The first was the introduction of the browser in the mid 90’s. Suddenly you could research product details, examine similar products across different sellers, and read professional reviews published by magazines online. Consumer immediately eliminated the information imbalance that had existed for all of civilization, where the seller always knew more than the buyer.
The second came quickly after the first, with the widespread usage of search, which allowed consumer to learn a huge amount about a specific category or product in a short period of time, including prices and sellers, in just a few minutes. This meant that it was likely a consumer knew more about a specific product or category than an associate standing in a retail store who had received 8 hours of training before getting thrown on the floor.
The third was the advent of ratings and reviews, thanks primarily to BazaarVoice and Amazon. Now consumers had a pool of primary research to draw from to evaluate the qualitative differences between products. It also exposed flaws and other non-obvious positives and negatives, putting consumers even farther ahead of sellers.
The fourth and fifth waves started nearly simultaneously – the social wave and the smartphone wave. Social tools allow near real-time feedback from trusted sources and the crowd when a decision needs to be made, and mobile access allows the use of all tools anywhere, any time. Both are rapidly transforming the nature of commerce, with Amazon’s recent overt effort to divert shoppers while actually in a competitor’s store representing the beginning of a brutal competition for customers.
The sixth wave, which is just now getting started, is the model wave.

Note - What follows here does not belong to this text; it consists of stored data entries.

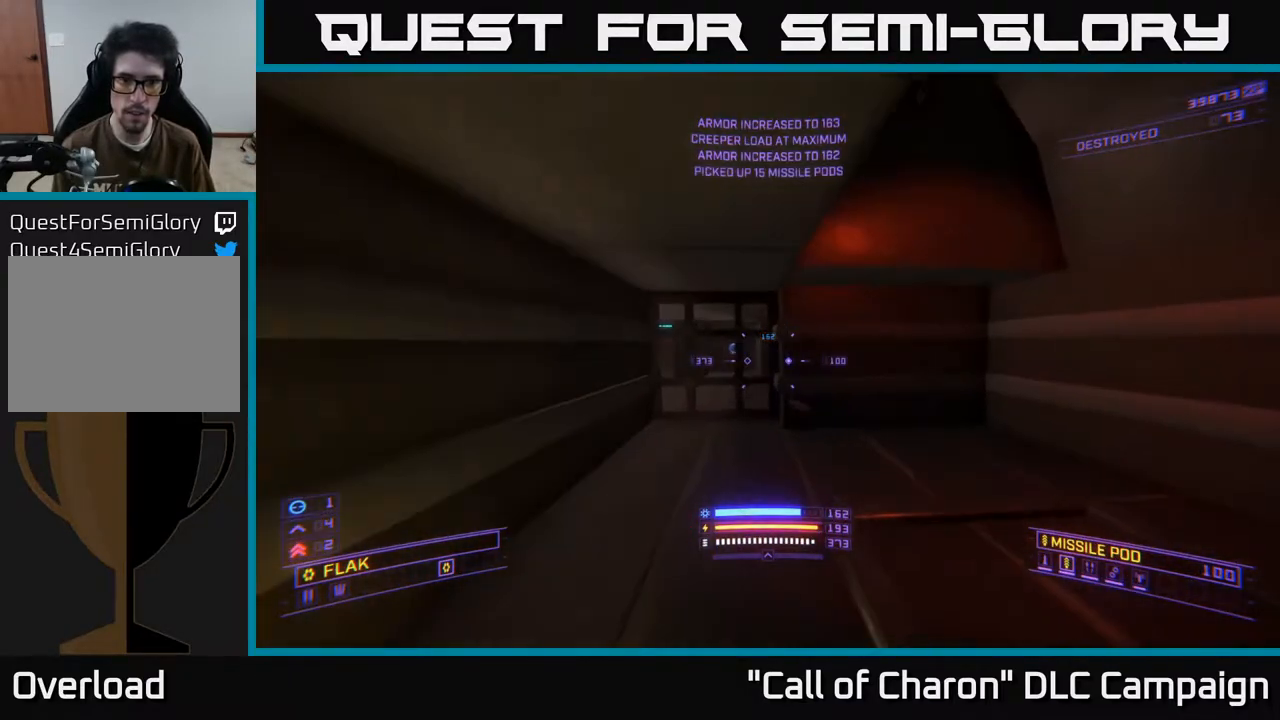
{"buttons": [], "left_stick": "center", "right_stick": "up", "events": [[67, "left_stick", "right"], [100, "right_stick", "center"], [233, "right_stick", "up-left"], [333, "right_stick", "up"], [367, "left_stick", "center"]]}
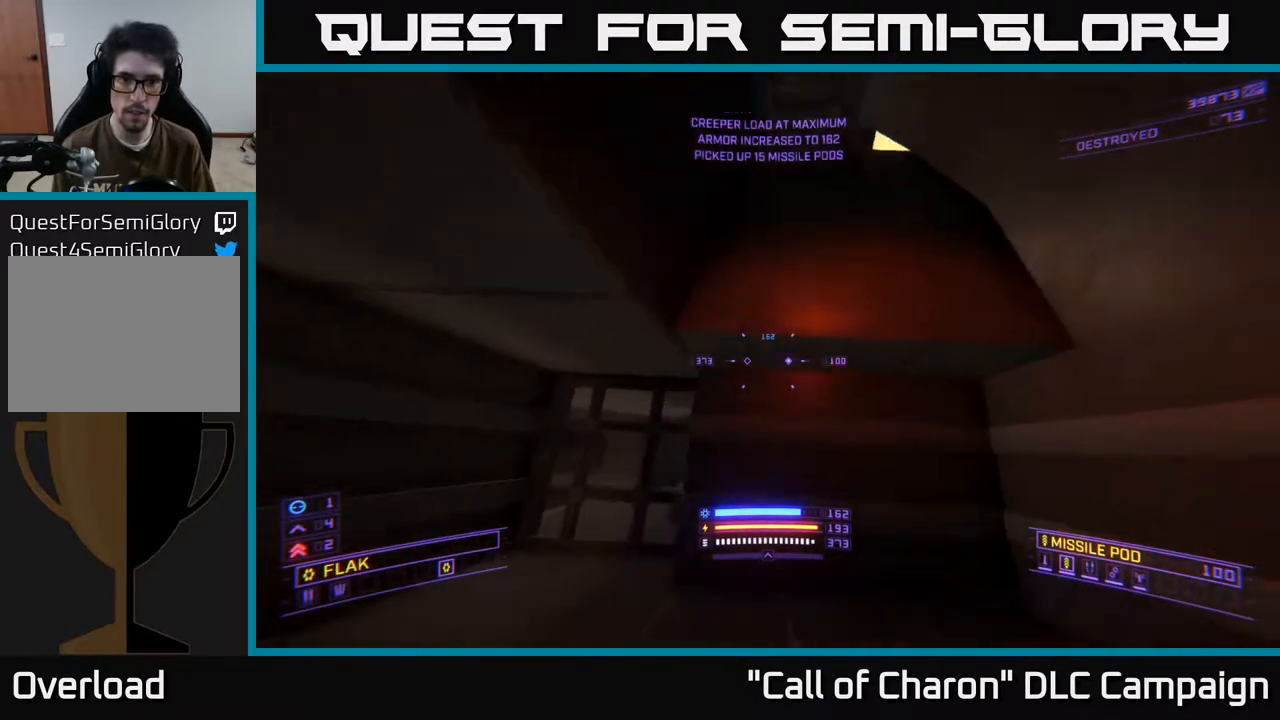
{"buttons": ["X"], "left_stick": "center", "right_stick": "down", "events": [[67, "right_stick", "down"], [183, "left_stick", "down-left"], [233, "X", "down"], [450, "left_stick", "center"]]}
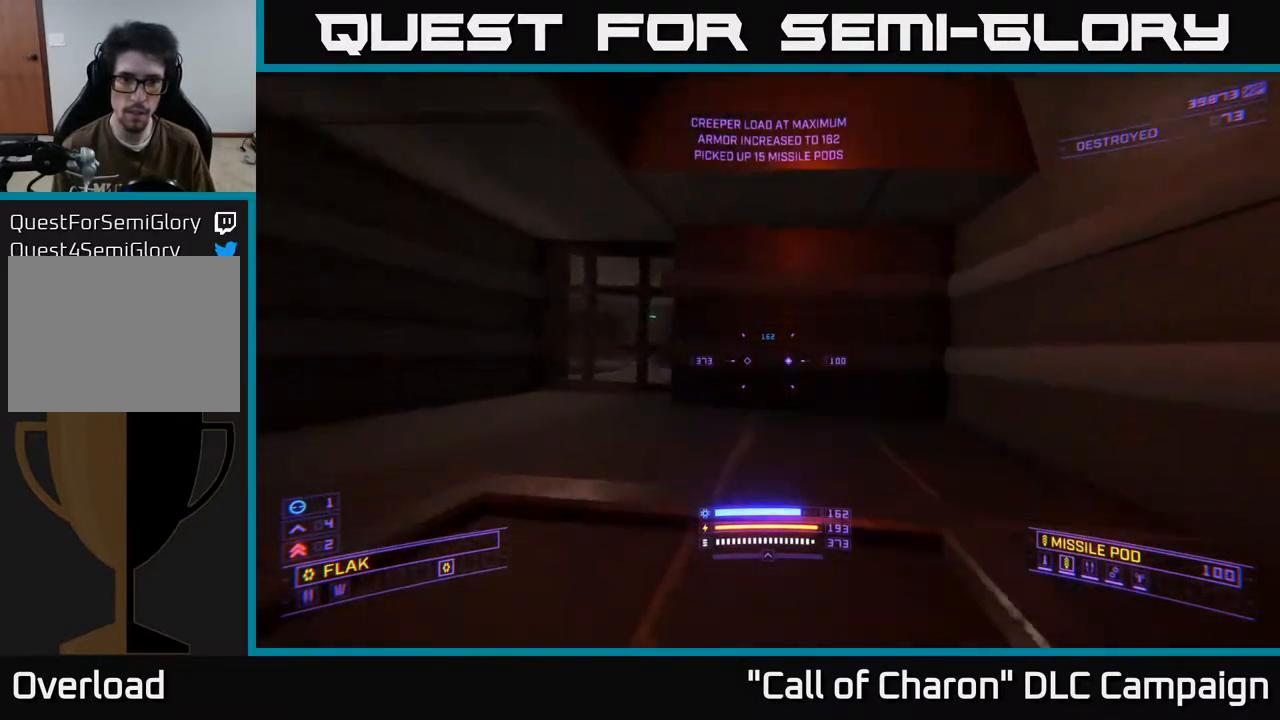
{"buttons": ["X"], "left_stick": "down-left", "right_stick": "down", "events": [[100, "right_stick", "center"], [150, "X", "up"], [167, "right_stick", "up"], [217, "right_stick", "center"], [283, "left_stick", "down-left"], [283, "right_stick", "down"], [500, "X", "down"]]}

There’s now enough information available on an individual to build a meaningful predictive model around ability to spend, share of wallet, propensity around certain products and categories, and many other potentials. When the vast trove of behavioral and attribute data is run through parallelized processors, really interesting models can be developed. And when event and transactional data is run through grid-based, in-memory rules processing, very fast decisions, offers, suggestions, and other behavioral “nudges” can be made. Its the ultimate in information arbitrage: in order to get ahead of consumers, companies need to figure out what consumers want before they know it.
So marketers need to start finding great options for the technology to enable the sixth wave (I know a good one that happens to sign my paychecks) and great talent that can develop and administer the models themselves.